[Dataset records]
"""

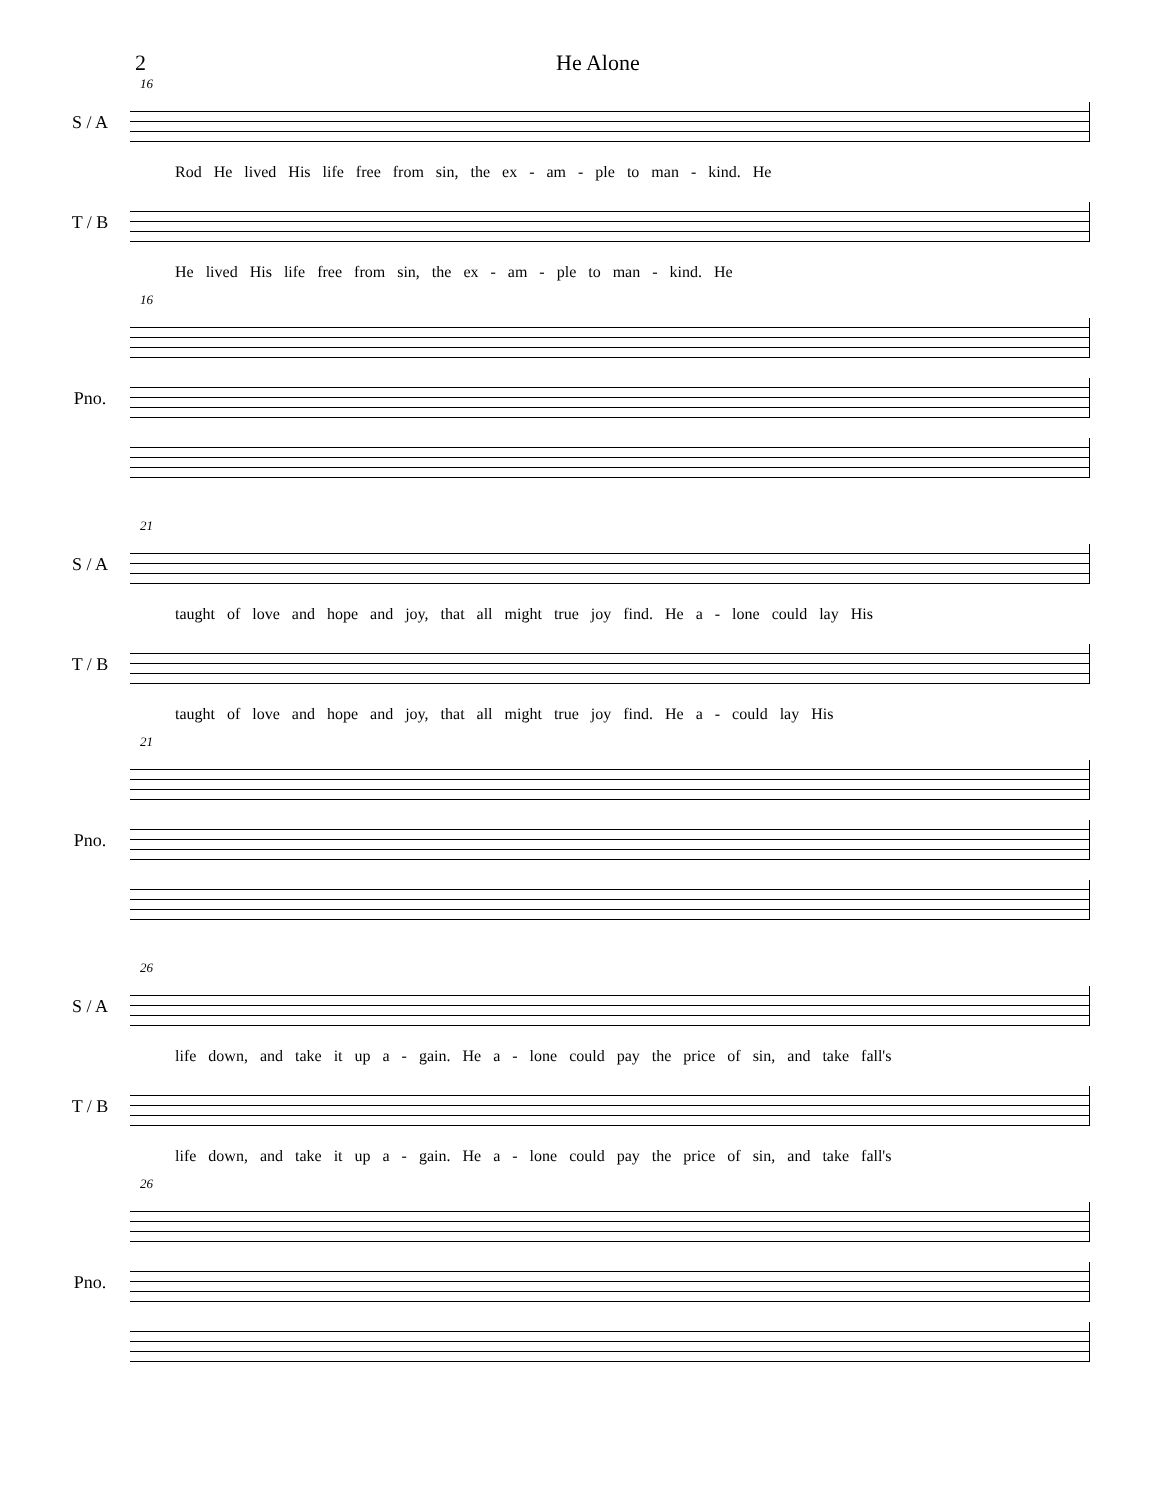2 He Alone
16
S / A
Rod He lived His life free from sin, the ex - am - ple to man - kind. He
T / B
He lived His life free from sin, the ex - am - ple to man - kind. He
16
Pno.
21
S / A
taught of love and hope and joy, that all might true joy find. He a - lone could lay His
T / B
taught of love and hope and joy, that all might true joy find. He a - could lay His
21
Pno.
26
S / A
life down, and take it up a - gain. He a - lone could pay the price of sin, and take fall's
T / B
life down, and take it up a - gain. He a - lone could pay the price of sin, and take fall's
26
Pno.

"""

• Assignment
Scan the data above, find each line with "might", and copy it.

• Output for this exercise
taught of love and hope and joy, that all might true joy find. He a - lone could lay His
taught of love and hope and joy, that all might true joy find. He a - could lay His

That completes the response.